Elle pousse les portes devant elle. Elles grincent à peine, ayant été soigneusement graissées récemment, à sa propre suggestion, innocente, et son frère n'a pas hésité à la mettre en application. Evidemment, cette suggestion touchait toutes les pièces de la maison, sinon, quelqu'un aurait fini par se douter de quelque chose.

Elle s'arrête devant le manteau de la cheminée, où achève de se consumer quelques bûches. Il reste encore une agréable chaleur tout autour du foyer, et elle s'assit une minute, ses yeux perdus dans le rougeoiement et le crépitement des braises. Le feu la fascine. Mais elle essaye de ne pas le montrer. Une fois, une seule, elle a montré son intérêt pour la danse des flammes, et elle a souri. C'est un sourire qui n'a pas dû plaire à son frère, puisqu'il a tout de suite pâlit, et lui a gentiment mais fermement demander de s'éloigner de l'âtre.

Elle a obéi en souriant comme une gentille petite fille, et il s'est calmé. Mais, en elle-même, elle était furieuse. Elle avait l'impression d'être sa poupée. Elle a toujours cette impression, de temps à autre, quand il lui fixe un interdit, comme celui de monter à cheval, ou de s'éloigner de la maison sans escorte. Mais elle a trouvé le moyen d'échapper à sa frustration.

Tranquillement, elle retire de ses fixations l'une des épées suspendue au-dessus de l'âtre. Elle la prend à deux mains, la soupesant, l'examinant. C'est une belle lame, encore tranchante et bien entretenue. Elle aurait jadis appartenu à leur père, ce père inconnu qui a disparu avant même sa naissance. Ce père que son frère semble détesté par moment, mais excusé à d'autres. Elle ne comprend pas pourquoi et, d'une certaine façon, elle s'en moque.

Ses doigts glissent avec aisance sur le plat de la lame, caressant l'acier rendu tiède par la chaleur de la cheminée. C'est un contact rassurant. Elle aime la sensation qu'elle lui procure. Elle se croirait presque invincible. Un sourire amusé danse sur ses lèvres pâles. Brusquement, elle se met en garde.

La lame fend l'air sans difficultés au moindre de ses mouvements. Elle attaque, elle pare, elle esquisse les coups d'un ennemi invisible qui se trouve devant elle. C'est presque un jeu, et elle penserait certainement qu'il en s'agit d'un si elle ne savait pas qu'elle tient une arme mortelle entre les mains.

Elle ne sait pas où elle a appris ces mouvements. Elle ne sait pas depuis combien de temps elle peut les exécuter. Mais toutes les nuits, depuis des mois, elle les refait encore et encore, comme un soldat à l'entraînement, un soldat en manque de bataille et de conquête.
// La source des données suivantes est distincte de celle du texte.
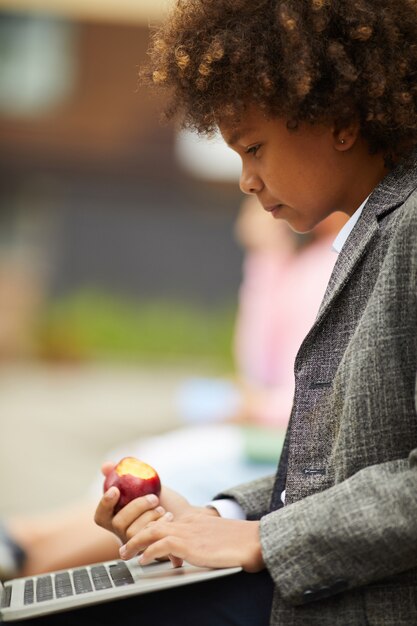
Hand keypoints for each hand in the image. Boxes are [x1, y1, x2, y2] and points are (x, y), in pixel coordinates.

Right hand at [94, 463, 194, 544]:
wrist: (186, 516)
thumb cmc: (163, 500)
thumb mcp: (146, 484)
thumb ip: (125, 474)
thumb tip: (106, 466)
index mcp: (118, 518)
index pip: (101, 516)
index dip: (105, 503)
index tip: (115, 490)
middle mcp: (123, 534)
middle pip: (118, 523)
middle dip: (136, 507)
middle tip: (154, 498)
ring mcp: (135, 545)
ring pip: (131, 533)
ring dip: (148, 516)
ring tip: (161, 508)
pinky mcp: (150, 551)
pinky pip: (147, 541)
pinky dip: (159, 524)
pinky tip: (168, 516)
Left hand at [119, 510, 264, 572]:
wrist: (253, 540)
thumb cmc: (239, 542)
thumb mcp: (216, 538)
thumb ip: (202, 541)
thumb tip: (196, 552)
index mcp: (194, 520)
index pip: (164, 521)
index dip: (150, 530)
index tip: (141, 539)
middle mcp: (188, 522)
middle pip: (153, 524)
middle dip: (136, 535)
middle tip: (125, 548)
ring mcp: (188, 532)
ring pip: (152, 532)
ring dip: (136, 543)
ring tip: (126, 554)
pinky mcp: (190, 545)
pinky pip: (161, 546)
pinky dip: (149, 552)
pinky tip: (143, 560)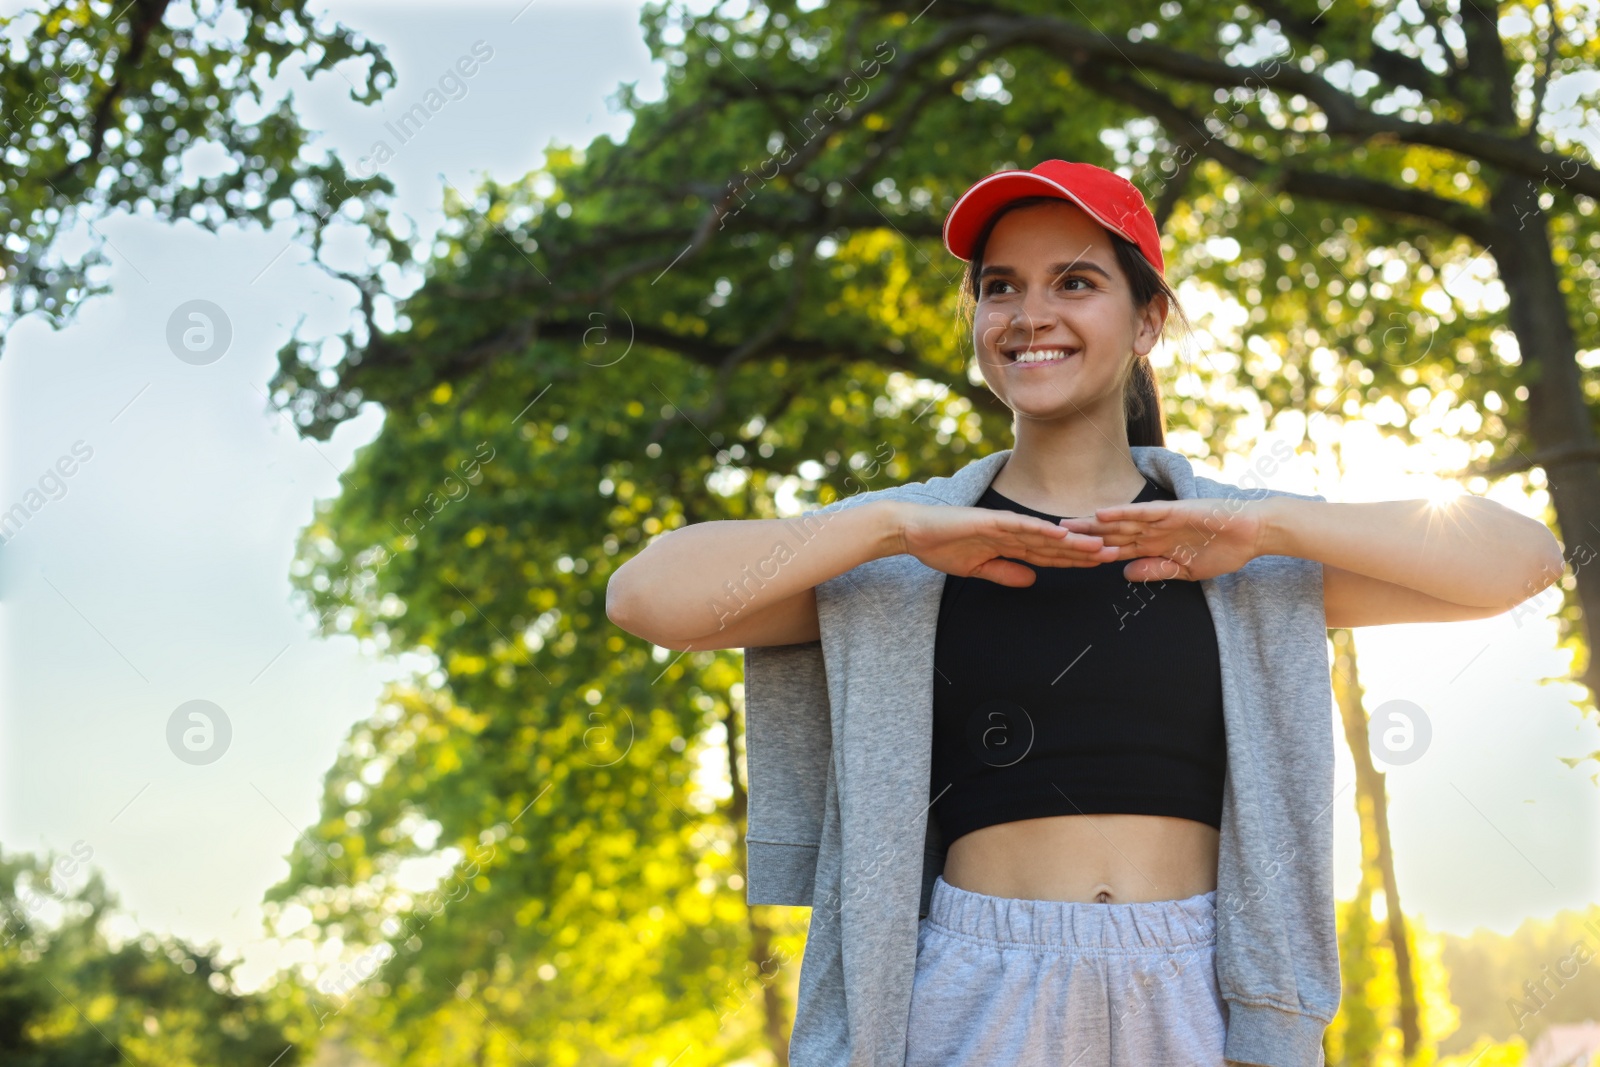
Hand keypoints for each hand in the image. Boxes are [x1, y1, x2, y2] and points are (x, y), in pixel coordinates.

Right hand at [898, 502, 1121, 586]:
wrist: (913, 531)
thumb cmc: (941, 547)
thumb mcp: (978, 569)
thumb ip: (1005, 573)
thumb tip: (1032, 580)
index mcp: (1010, 543)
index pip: (1049, 554)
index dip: (1074, 560)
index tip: (1098, 564)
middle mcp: (1012, 531)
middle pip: (1055, 544)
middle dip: (1084, 551)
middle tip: (1114, 554)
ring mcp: (1003, 524)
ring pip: (1045, 534)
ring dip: (1072, 541)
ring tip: (1098, 546)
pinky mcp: (990, 519)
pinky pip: (1021, 526)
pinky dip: (1042, 531)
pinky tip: (1062, 535)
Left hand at [1056, 497, 1266, 581]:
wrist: (1254, 532)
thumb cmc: (1224, 550)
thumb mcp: (1185, 570)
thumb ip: (1156, 570)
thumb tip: (1124, 574)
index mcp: (1155, 545)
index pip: (1117, 550)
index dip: (1092, 554)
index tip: (1067, 559)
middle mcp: (1153, 530)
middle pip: (1110, 535)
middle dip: (1082, 538)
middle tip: (1049, 539)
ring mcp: (1162, 519)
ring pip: (1120, 522)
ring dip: (1093, 525)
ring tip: (1065, 526)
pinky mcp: (1174, 511)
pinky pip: (1143, 512)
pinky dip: (1123, 513)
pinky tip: (1101, 514)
Et elle aime ça, elle aime ça plus que tout autre chose. C'est son petit secret, inconnu de son frère, inconnu de tous, sauf d'elle.

Confusément, elle sait, elle sent que si jamais quelqu'un l'apprend, si jamais son frère l'apprend, alors elle n'aura plus jamais l'occasion de remettre la main sur une lame, quelque qu'elle soit. Et elle sait qu'elle en deviendrait folle. Alors, elle s'entraîne en secret, chaque nuit.
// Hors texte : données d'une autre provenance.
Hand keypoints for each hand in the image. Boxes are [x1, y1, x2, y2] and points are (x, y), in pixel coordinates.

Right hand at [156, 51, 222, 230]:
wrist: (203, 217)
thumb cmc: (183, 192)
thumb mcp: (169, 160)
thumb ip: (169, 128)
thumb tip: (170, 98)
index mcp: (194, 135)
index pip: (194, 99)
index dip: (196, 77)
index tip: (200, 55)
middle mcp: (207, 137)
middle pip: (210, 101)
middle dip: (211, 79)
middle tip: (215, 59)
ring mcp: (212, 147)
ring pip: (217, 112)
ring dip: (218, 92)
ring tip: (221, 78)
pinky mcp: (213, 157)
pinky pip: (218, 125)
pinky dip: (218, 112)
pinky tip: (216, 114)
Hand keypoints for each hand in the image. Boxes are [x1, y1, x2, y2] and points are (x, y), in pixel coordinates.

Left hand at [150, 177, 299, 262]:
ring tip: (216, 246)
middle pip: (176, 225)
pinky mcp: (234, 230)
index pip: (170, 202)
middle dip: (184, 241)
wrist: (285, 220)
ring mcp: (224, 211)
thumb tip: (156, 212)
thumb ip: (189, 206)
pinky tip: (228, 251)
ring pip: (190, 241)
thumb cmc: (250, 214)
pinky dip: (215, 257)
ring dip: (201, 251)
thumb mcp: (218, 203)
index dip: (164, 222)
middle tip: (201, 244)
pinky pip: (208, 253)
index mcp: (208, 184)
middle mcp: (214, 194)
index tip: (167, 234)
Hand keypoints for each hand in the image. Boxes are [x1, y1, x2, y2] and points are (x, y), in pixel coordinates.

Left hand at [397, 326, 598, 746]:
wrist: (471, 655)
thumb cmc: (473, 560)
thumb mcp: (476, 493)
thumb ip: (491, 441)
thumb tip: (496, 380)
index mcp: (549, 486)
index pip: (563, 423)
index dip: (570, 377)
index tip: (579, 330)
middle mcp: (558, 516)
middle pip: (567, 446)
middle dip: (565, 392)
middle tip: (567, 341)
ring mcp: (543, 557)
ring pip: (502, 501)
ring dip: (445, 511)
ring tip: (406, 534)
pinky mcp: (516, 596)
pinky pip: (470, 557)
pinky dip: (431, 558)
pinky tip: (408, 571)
Elle continue pendant un long moment, jusqu'à ce qu'elle se sente en nage, et jusqu'à ce qu'elle sente la garde de l'épée commencée à lui glisser des mains. Alors, seulement, elle s'arrête et range son arme. Dehors, il fait déjà plus clair. Le jour est encore loin, cependant. Elle le temps d'aller se recoucher sans que personne ne suspecte rien. Comme chaque nuit.

Ses yeux s'arrêtent un instant sur un miroir suspendu au dessus d'une commode. Presque machinalement, elle inspecte son reflet. Est-ce vraiment elle, cette jeune fille aux cheveux mi-longs ébouriffés par l'effort, aux yeux si clairs, à la beauté tranquille ?
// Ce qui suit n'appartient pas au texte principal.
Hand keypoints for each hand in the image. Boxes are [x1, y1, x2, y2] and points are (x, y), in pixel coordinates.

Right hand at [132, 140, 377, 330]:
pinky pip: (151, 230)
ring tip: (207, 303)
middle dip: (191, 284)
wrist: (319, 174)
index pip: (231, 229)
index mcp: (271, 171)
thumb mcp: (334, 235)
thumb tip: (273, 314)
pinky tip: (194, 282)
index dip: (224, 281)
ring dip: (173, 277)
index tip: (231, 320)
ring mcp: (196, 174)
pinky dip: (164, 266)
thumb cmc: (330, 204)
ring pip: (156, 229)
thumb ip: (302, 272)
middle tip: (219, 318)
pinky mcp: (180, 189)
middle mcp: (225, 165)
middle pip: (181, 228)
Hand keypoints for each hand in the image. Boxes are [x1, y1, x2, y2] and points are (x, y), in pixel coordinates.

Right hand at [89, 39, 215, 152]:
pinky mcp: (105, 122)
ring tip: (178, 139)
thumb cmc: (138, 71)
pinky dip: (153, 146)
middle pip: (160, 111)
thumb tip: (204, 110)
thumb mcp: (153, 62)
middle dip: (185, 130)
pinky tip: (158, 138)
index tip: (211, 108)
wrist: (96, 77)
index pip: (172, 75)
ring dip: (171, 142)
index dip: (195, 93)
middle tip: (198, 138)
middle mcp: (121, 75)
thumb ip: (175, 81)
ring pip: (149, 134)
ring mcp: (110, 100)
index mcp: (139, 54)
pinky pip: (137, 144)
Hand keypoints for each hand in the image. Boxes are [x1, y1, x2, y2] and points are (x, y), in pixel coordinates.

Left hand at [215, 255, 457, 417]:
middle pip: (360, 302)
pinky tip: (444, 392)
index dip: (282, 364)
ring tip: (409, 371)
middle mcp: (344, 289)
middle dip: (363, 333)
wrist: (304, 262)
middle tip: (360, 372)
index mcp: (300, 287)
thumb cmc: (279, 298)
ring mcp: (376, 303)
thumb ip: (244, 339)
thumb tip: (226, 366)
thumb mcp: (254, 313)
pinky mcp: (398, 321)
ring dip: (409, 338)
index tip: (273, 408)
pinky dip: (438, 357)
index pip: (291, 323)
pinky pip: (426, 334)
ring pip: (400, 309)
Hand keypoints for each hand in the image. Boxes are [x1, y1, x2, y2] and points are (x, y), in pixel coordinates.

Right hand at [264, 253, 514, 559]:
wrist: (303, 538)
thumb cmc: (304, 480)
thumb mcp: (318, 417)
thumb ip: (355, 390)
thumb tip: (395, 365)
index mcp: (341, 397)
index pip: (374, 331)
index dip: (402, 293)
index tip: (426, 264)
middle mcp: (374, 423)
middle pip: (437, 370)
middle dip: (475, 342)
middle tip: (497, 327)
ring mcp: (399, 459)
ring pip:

Elle se mordille la lèvre. Elle ne sait pas pourquoi, mais son reflet ne lui a jamais paru…normal. La forme de son visage, la couleur de ses cheveux, de ses yeux,…Ce sont des détails qui retiennent son attention et qui l'agacent. Comme si l'adolescente en robe longue n'existait pas vraiment. Comme s'il y aurait dû y avoir quelqu'un d'autre à sa place ou dans la glace. Une fille aux allures plus garçonnières. Ou un garçon, peut-être.

Elle retient un petit rire nerveux. D'où pouvait bien lui venir cette idée ? Peut-être est-elle plus fatiguée qu'elle ne le pense.

Séréna quitte la pièce et referme les portes derrière elle, prête à regagner son lit. Pour tous, à commencer par Allen, elle est la pureté, la candeur incarnée. Mais sous les dehors de son apparente innocence, il reste toujours un côté tranchant qui ne demande qu'à s'exprimer.